Resume the analyst note on Kapsch TrafficCom shown below, starting after its final sentence.

▸ **Study text**:
++++++

We have upgraded our recommendation for the share of Kapsch TrafficCom to “buy” from “hold” based on our updated sum-of-the-parts (SOTP) valuation, which leaves a convincing upside of more than 30% to the current price level, even despite the fact that we have priced-out vastly all projects whose operation or completion is at risk currently. In this regard we have to a big extent priced-out the operation of the ETC project in RSA, as the government has still not released a corresponding directive to put the operation into place. Additionally, we have priced-out the Russian M4 project after the sale of the shareholding stake in the joint venture company UTS. A vast part of the SOTP valuation is made up by the remainder of the projects, particularly those in the Czech Republic, Austria and also in Poland, where 2Q figures underpinned our projection of gradually improving margins, as well as the component sales business. Since we treat the aforementioned core of the SOTP valuation as a solid layer we reckon that the stock should gradually pick-up after the most recent shake-out and withstand even potential further backlashes (e.g. from a loss of the tender in Hungary). On the other hand, a start of operations in RSA early next year as well as improving margins in 2H 2012/13e could induce a rebound of the stock.

++++++

▸ **Records shown**:
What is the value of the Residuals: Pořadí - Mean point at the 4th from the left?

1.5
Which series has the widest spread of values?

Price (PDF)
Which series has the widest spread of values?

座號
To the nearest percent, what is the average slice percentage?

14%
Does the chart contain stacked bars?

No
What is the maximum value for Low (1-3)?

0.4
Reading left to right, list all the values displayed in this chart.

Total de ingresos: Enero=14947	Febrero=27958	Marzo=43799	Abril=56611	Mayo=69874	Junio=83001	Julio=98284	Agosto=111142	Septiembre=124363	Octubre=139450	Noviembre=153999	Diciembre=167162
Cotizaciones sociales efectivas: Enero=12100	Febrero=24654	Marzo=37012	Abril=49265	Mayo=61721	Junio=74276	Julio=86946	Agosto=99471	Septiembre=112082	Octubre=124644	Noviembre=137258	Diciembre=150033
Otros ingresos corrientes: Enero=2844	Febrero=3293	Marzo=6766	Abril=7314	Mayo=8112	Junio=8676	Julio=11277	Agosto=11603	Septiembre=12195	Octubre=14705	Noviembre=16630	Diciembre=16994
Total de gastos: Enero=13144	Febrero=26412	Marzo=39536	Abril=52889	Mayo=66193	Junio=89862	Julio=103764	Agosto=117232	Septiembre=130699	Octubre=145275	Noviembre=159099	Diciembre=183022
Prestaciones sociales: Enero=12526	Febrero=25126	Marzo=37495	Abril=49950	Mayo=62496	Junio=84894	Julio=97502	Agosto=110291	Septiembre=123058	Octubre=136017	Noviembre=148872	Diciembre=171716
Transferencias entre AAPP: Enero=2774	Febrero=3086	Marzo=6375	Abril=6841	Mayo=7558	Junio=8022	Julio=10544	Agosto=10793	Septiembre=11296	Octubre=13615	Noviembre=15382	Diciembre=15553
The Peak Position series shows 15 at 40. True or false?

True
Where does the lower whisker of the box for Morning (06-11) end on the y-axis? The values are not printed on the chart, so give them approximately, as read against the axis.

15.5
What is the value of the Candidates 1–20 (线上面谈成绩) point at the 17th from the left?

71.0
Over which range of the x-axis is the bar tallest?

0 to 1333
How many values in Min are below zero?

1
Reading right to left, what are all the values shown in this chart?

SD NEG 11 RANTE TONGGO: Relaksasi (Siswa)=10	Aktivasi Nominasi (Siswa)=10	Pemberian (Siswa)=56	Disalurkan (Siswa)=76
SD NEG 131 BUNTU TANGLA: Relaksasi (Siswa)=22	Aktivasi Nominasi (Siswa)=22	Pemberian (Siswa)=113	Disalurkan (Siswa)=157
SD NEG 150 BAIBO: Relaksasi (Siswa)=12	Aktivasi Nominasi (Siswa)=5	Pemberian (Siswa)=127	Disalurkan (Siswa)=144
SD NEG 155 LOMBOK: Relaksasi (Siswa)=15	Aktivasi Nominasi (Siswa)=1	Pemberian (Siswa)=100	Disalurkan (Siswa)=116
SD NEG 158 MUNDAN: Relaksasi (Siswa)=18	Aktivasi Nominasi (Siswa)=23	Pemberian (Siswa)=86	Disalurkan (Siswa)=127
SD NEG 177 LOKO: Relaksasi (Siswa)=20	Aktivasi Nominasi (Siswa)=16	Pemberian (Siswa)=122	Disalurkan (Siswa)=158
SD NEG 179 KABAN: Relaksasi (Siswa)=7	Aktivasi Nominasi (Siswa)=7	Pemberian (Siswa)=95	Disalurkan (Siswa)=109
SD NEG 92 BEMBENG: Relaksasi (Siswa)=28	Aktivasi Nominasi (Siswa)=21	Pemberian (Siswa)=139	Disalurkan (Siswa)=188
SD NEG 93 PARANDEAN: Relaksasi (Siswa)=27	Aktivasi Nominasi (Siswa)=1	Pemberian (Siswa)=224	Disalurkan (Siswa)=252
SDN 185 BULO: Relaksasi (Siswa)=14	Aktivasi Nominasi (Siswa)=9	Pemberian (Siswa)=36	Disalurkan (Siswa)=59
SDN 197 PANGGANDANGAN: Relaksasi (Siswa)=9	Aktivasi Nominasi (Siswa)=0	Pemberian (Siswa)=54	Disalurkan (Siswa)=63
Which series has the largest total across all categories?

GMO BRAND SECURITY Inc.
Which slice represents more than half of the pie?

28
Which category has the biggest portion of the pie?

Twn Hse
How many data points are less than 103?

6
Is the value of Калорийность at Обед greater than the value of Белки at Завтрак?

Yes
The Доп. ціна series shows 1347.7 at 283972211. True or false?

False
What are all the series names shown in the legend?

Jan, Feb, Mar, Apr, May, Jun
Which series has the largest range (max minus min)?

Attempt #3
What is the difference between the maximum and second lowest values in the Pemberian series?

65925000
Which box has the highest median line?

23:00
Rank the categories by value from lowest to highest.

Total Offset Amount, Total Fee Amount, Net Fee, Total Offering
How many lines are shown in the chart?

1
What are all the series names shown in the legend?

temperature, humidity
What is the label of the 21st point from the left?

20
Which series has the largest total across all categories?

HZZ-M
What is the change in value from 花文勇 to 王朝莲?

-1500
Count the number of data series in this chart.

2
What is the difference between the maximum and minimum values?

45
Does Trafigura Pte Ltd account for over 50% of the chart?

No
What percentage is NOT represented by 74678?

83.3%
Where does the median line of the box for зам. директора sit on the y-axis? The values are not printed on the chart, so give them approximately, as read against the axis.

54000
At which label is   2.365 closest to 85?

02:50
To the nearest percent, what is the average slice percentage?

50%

++++++

▸ **Task response**:
Outlook: We have cut our top line estimate to approx. EUR 490 mn from approx. EUR 507 mn for 2012/13e due to an elimination of the sales estimate for the Russian M4 project as well as a smaller than expected final milestone payment on project completion in Poland. Similarly, we have cut our sales estimate for 2013/14e to approx. EUR 560 mn from EUR 574 mn mainly related to the Russian project. Furthermore, we have decreased our operating margin estimate for 2012/13e from 7.2% to 6.7% due to the weak performance of the RSP segment in 1H. As we reckon with an erosion of the RSP margin after completion of the Belarusian project, we have slashed our margin forecast for 2013/14e from roughly 10% to roughly 8%. We have cut our net profit estimate for 2012/13e only modestly from EUR 16.3 mn to EUR 15.5 mn and from EUR 35.3 mn to EUR 31.5 mn for 2013/14e due an upgraded financial result, which partially outweighs the cut of the operating profit forecasts.
Recommendation: In terms of P/E for 2012/13e the share trades significantly higher than the peer group due to the reduced earnings estimate, but this does not reflect the significant upside potential derived from the “options” on a return to full operation in RSA and potentially improved performance in Poland. However, we preferred to value the share of Kapsch TrafficCom via a DCF method due to a different product focus and geographical sales composition of the peers and derived a fair value of EUR 54.70 (EUR 57.00 previously). Due to an upside of roughly 31% to the closing price as per December 5, 2012 of EUR 41.61 we upgrade our recommendation from “hold” to “buy”.